Äußerung zu Belém Wie Merz mit einem Wort die Brasilianer verärgert
Stand: 19.11.2025 04:32 Uhr
Alle seien „froh“ über die Abreise aus Belém, sagte der Kanzler nach seinem kurzen Aufenthalt am Austragungsort der Klimakonferenz in Brasilien. Präsident Lula nahm die Äußerung mit Humor, dennoch sind die Brasilianer brüskiert.
Knapp 20 Stunden war er in Belém, gesehen hat er von der Amazonasregion eigentlich nichts, auch sein Auftritt auf dem Klimagipfel blieb eher blass – stattdessen schaffte es Bundeskanzler Friedrich Merz im Nachhinein noch, die Gastgeber zu brüskieren. „Ich habe einige der Journalisten, die mit mir in Brasilien waren, letzte Woche gefragt: Wer von euch würde denn gern hierbleiben? Da hat keiner die Hand gehoben“, erklärte der Bundeskanzler kurz nach Rückkehr aus Brasilien auf dem Handelskongress in Berlin. Und legte nach: „Die waren alle froh, dass wir vor allen Dingen von diesem Ort, an dem wir da waren, (…) wieder nach Deutschland zurückgekehrt sind.“
Es brauchte nicht lange, da war der Kommentar in Brasilien durchgesickert. Die Reaktion aus Belém kam prompt. Dass die Stadt, was Hotels und Infrastruktur angeht, nicht der ideale Austragungsort für ein Megaevent war, ist bekannt. Gleichzeitig führt Belém den Gästen symbolträchtig die Herausforderungen im größten Regenwald der Welt vor Augen, genauso wie die Gastfreundschaft und Kultur der Menschen am Amazonas.
Lula rät Merz, tanzen zu gehen
„Der Kommentar des Kanzlers war unsensibel. Wenn wir jemanden in unserem Haus empfangen, öffnen wir nicht nur unsere Herzen, sondern auch unseren heiligen Raum“, sagt Ady Kayany vom indigenen Volk der Xukuru. Brasiliens Präsident Lula da Silva riet Merz, Belém und den Bundesstaat Pará erst einmal besser kennenzulernen:
Er hätte in Pará in eine Bar gehen sollen. Er hätte in Pará tanzen sollen. Er hätte die Küche von Pará probieren sollen, dann wäre ihm klar geworden: Berlin hat nicht mal 10 Prozent der Lebensqualität, die Belém und der Bundesstaat Pará zu bieten haben. Ich hab doch allen gesagt, esst ein bisschen Manicoba!

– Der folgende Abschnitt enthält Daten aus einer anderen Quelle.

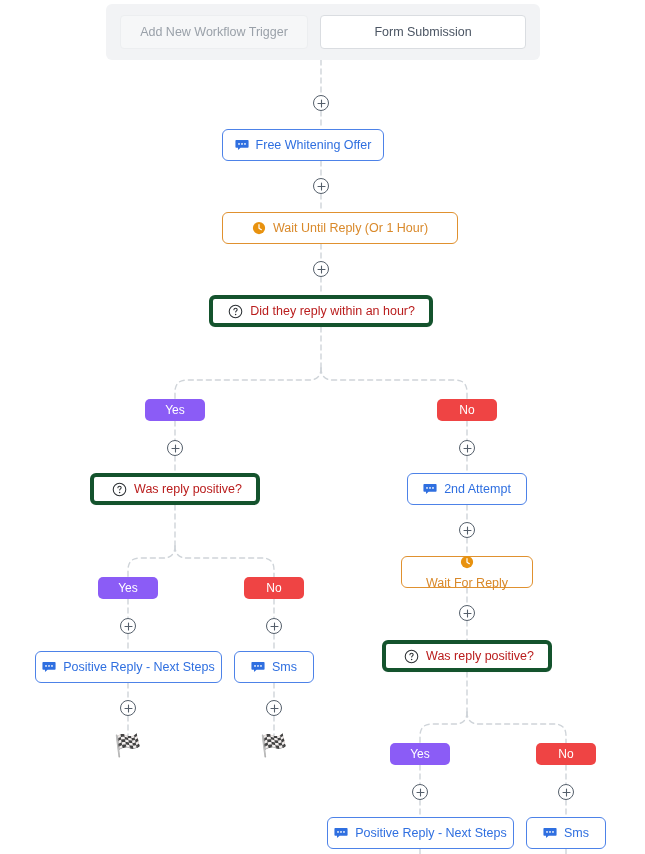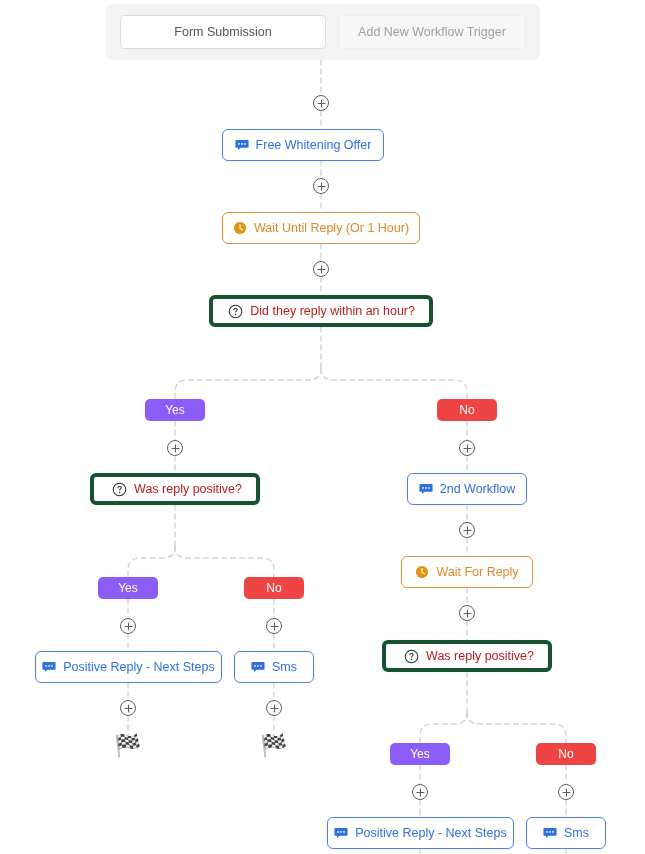--- a/index.html
+++ b/index.html
@@ -200,26 +200,26 @@
     <path d="M420,765 L420,784"></path>
     <path d="M420,800 L420,817"></path>
     <path d="M420,849 L420,854"></path>
 
     <path d="M566,765 L566,784"></path>
     <path d="M566,800 L566,817"></path>
     <path d="M566,849 L566,854"></path>
   </svg>
 
   <div class="trigger-bar">
+    <div class="trigger-btn ghost">
+      <span>Add New Workflow Trigger</span>
+    </div>
     <div class="trigger-btn primary">
       <span>Form Submission</span>
     </div>
-    <div class="trigger-btn ghost">
-      <span>Add New Workflow Trigger</span>
-    </div>
   </div>
 
   <div class="plus" style="left:313px; top:95px;">
     <svg class="ico" width="9" height="9" viewBox="0 0 9 9">
         <path d="M4.5 1v7M1 4.5h7" stroke="#555f6b" stroke-width="1.1" stroke-linecap="round"></path>
       </svg>
   </div>
   <div class="plus" style="left:313px; top:178px;">
     <svg class="ico" width="9" height="9" viewBox="0 0 9 9">
         <path d="M4.5 1v7M1 4.5h7" stroke="#555f6b" stroke-width="1.1" stroke-linecap="round"></path>
@@ -284,21 +284,21 @@
   <div class="node sms" style="left:222px; top:129px; width:162px;">
     <svg class="ico" width="14" height="14" viewBox="0 0 16 16">
       <path d="M1.4 2.2h13.2a.9.9 0 0 1 .9.9v7.2a.9.9 0 0 1-.9.9H6.4l-3 2.6v-2.6H1.4a.9.9 0 0 1-.9-.9V3.1a.9.9 0 0 1 .9-.9z" fill="#2f6fe0"></path>
       <circle cx="4.6" cy="6.8" r="1" fill="#fff"></circle>
         <circle cx="8" cy="6.8" r="1" fill="#fff"></circle>
         <circle cx="11.4" cy="6.8" r="1" fill="#fff"></circle>
     </svg>
     <span>Free Whitening Offer</span>
   </div>
 
-  <div class="node wait" style="left:222px; top:212px; width:198px;">
+  <div class="node wait" style="left:222px; top:212px; width:236px;">
     <svg class="ico" width="14" height="14" viewBox="0 0 16 16">
       <circle cx="8" cy="8" r="7" fill="#e8920f"></circle>
       <path d="M8 4.2v4.1l2.7 1.6" stroke="#fff" stroke-width="1.4" fill="none" stroke-linecap="round" stroke-linejoin="round"></path>
     </svg>
     <span>Wait Until Reply (Or 1 Hour)</span>
   </div>
 
   <div class="node cond" style="left:209px; top:295px; width:224px;">
     <svg class="ico" width="15" height="15" viewBox="0 0 16 16">
       <circle cx="8" cy="8" r="6.7" fill="none" stroke="#2b2f33" stroke-width="1.1"></circle>
@@ -354,24 +354,24 @@
   <div class="flag" style="left:114px; top:735px;">🏁</div>
   <div class="flag" style="left:260px; top:735px;">🏁</div>
 
   <div class="node sms" style="left:407px; top:473px; width:120px;">
     <svg class="ico" width="14" height="14" viewBox="0 0 16 16">
       <path d="M1.4 2.2h13.2a.9.9 0 0 1 .9.9v7.2a.9.9 0 0 1-.9.9H6.4l-3 2.6v-2.6H1.4a.9.9 0 0 1-.9-.9V3.1a.9.9 0 0 1 .9-.9z" fill="#2f6fe0"></path>
       <circle cx="4.6" cy="6.8" r="1" fill="#fff"></circle>
         <circle cx="8" cy="6.8" r="1" fill="#fff"></circle>
         <circle cx="11.4" cy="6.8" r="1" fill="#fff"></circle>
     </svg>
-    <span>2nd Workflow</span>
-  </div>
-
-  <div class="node wait" style="left:401px; top:556px; width:132px;">
+    <span>2nd Attempt</span>
+  </div>
+
+  <div class="node wait" style="left:401px; top:556px; width:132px;flex-direction:column;">
     <svg class="ico" width="14" height="14" viewBox="0 0 16 16">
       <circle cx="8" cy="8" r="7" fill="#e8920f"></circle>
       <path d="M8 4.2v4.1l2.7 1.6" stroke="#fff" stroke-width="1.4" fill="none" stroke-linecap="round" stroke-linejoin="round"></path>
     </svg>
     <span>Wait For Reply</span>
   </div>
 
   <div class="node cond" style="left:382px; top:640px; width:170px;">
     <svg class="ico" width="15" height="15" viewBox="0 0 16 16">
       <circle cx="8" cy="8" r="6.7" fill="none" stroke="#2b2f33" stroke-width="1.1"></circle>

Damit meinte Lula ein typisches Gericht aus Belém. Weniger humorvoll reagiert der Bürgermeister von Belém, Igor Normando: Merz‘ Kommentar sei arrogant und voreingenommen. Die Mehrheit der Besucher aus aller Welt hätten sich fasziniert von der Stadt gezeigt, aber jeder gebe eben, was er habe.
Brasilianer wünschen sich mehr Respekt
Merz‘ Worte offenbarten vor allem etwas über ihn selbst und eine nach wie vor koloniale Denkweise, findet die Braslianerin Hosana Puruburá. „Ich will, dass er unser Brasilien etwas mehr respektiert. Wir haben nicht, wie die Europäer, andere Kulturen überfallen und haben dann behauptet, wir hätten sie entdeckt.“
Den deutschen Verhandlern auf dem Klimagipfel helfe so ein Kommentar ganz und gar nicht, glaubt David Ryfisch von Germanwatch. Dass Merz während seines Besuches zwar Unterstützung für Brasiliens zentrales Projekt, einen Waldschutzfonds, zusagte, aber keine konkreten Summen nannte, kam auch schon nicht gut an. „Ich glaube, er versteht nicht, was so ein diplomatischer Affront bedeutet, wie das hier aufgenommen wird – gerade, wo wir auch in die heiße Phase der Verhandlungen gehen.“
Umweltminister betreibt Schadensbegrenzung
Bundesumweltminister Carsten Schneider von der SPD bemüht sich seitdem um Schadensbegrenzung, schließlich arbeiten Deutschland und Brasilien beim Klimaschutz seit langem gut zusammen. Schneider hat in Belém gemeinsame Projekte besucht, postete auf Instagram Fotos mit dem Bürgemeister und mit lokalen Fischern. „Schade, dass ich nach der COP30 nicht länger bleiben kann“, schwärmte der Minister. „Ich hätte einige Pläne: zum Beispiel Fischen mit meinen Freunden vom Amazonas.“
In seiner Rede vor dem Konferenzplenum lobte Schneider den COP-Gastgeber ausdrücklich. Brasilien sei ein wunderbares Land mit großartigen Menschen.